--- START ---

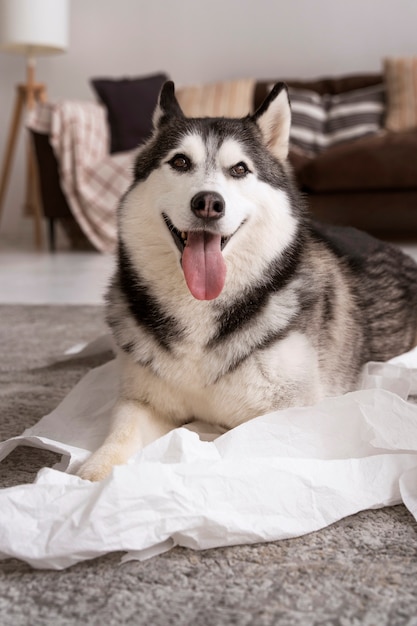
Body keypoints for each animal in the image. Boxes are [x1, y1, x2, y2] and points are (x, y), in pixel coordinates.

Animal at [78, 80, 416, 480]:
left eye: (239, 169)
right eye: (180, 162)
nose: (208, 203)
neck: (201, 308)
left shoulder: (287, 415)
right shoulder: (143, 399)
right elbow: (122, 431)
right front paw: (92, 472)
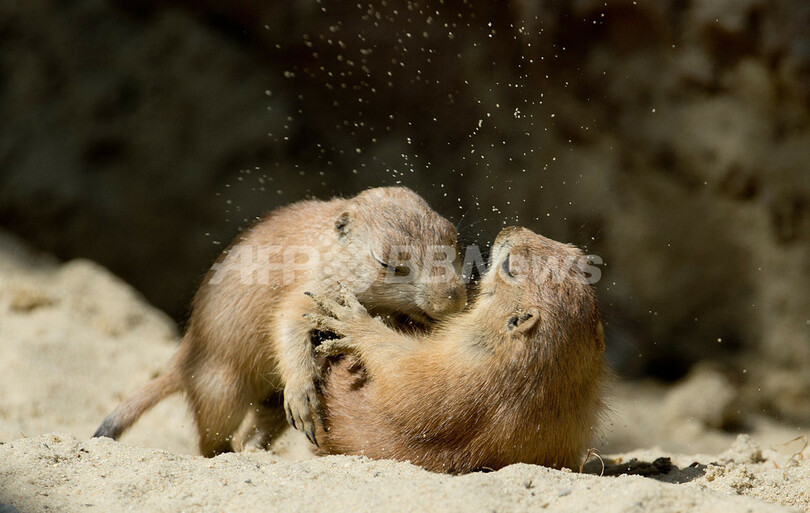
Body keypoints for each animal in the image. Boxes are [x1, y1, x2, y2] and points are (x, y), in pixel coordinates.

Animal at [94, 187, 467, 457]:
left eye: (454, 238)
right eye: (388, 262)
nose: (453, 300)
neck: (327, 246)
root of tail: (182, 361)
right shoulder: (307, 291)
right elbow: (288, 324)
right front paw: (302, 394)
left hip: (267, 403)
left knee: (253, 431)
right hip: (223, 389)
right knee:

--- END ---

▸ PROMPT
Write out the full listing verbatim, excluding its pictures.

▸ THE ANSWER
Body keypoints for each animal in the image. Boxes are [x1, y1, x2, y2] and points are (x, y), in pixel coordinates.

Animal at [78, 80, 416, 480]:
left eye: (239, 169)
right eye: (180, 162)
nose: (208, 203)
neck: (201, 308)
left shoulder: (287, 415)
right shoulder: (143, 399)
right elbow: (122, 431)
right front paw: (92, 472)
Body keypoints for each animal in the image. Boxes are [x1, y1, x2, y2] and points are (x, y), in pixel coordinates.

Animal at [94, 187, 467, 457]:
left eye: (454, 238)
right eye: (388, 262)
nose: (453, 300)
neck: (327, 246)
root of tail: (182, 361)
right shoulder: (307, 291)
right elbow: (288, 324)
right front paw: (302, 394)
left hip: (267, 403)
left knee: (253, 431)
right hip: (223, 389)
right knee:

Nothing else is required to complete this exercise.